Os números são realmente surpreendentes. Em Nova Iorque, em 2023, havia 5.661 milionários alugando, em comparação com 2.204 em 2019. A nível nacional, chegámos a 13.692 em 2023 — mais do que o triplo de há seis anos. Enquanto o número de proprietários milionários cresceu lentamente, os ricos inquilinos multiplicaram a sua presença.

O que está a acontecer? Em primeiro lugar, os preços das casas tornaram-se loucos. Com os custos de compra nas alturas, o aluguer representa uma alternativa muito mais inteligente do ponto de vista financeiro, mesmo para quem poderia comprar. Um agente imobiliário da Flórida explicou bem: para os ricos, a flexibilidade conta mais do que a propriedade. Não querem estar presos às taxas de propriedade, ao seguro, aos problemas de manutenção — especialmente em zonas de risco de desastres naturais como a Flórida e a Califórnia.

Há outro aspeto importante. Se alugam, libertam capital para investir noutro lado — no mercado bolsista, em startups, em criptomoedas — investimentos que podem liquidar muito mais rapidamente do que uma casa. Entretanto, os tempos de venda de imóveis estão a prolongar-se: o mercado tornou-se mais lento e menos previsível.

A pandemia desempenhou um papel importante em tudo isto. Durante o Covid, muitos ricos do norte mudaram-se para cidades do sul com baixa tributação — Houston, Dallas, Miami, Atlanta — e muitos deles optaram por alugar para manter a flexibilidade. Esta migração acelerou a tendência.

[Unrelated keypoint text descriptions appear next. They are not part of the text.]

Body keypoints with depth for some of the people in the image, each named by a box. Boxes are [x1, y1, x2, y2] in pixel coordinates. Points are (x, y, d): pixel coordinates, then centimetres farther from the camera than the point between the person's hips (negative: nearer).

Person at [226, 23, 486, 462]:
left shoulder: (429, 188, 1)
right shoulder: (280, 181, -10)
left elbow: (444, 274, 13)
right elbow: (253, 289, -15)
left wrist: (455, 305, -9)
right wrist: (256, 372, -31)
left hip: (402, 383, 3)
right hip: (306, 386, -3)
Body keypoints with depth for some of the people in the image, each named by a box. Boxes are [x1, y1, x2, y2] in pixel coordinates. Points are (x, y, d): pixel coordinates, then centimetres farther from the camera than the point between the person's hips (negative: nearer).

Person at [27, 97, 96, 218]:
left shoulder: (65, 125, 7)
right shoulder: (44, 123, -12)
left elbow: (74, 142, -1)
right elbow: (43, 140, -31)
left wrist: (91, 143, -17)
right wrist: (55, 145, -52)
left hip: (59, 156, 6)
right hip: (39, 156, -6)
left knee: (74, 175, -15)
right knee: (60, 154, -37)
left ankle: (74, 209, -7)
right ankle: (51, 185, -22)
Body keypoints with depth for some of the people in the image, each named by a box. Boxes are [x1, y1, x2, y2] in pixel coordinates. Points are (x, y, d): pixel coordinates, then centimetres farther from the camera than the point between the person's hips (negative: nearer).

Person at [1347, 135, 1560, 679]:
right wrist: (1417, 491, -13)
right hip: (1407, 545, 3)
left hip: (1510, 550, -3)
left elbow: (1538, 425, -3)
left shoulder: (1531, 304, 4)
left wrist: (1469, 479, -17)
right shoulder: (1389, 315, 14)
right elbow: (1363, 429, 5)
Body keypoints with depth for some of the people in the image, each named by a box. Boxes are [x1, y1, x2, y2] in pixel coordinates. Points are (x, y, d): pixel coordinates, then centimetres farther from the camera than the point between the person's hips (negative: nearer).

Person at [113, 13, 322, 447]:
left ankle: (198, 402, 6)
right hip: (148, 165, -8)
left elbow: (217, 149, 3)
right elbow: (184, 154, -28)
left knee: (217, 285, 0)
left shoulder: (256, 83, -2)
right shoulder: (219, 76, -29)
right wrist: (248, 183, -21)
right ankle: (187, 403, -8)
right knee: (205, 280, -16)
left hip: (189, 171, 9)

Não me interprete mal: a maioria dos ricos continua a comprar casas. Em 2023, havia 143.320 milionários proprietários, contra 13.692 inquilinos. Mas o facto de cada vez mais pessoas abastadas escolherem alugar é uma mudança de mentalidade significativa. Por que os ricos vivem a alugar? Simplesmente porque compensa mais, pelo menos por agora. É uma decisão racional num mercado onde a flexibilidade se tornou um recurso tão valioso quanto a propriedade.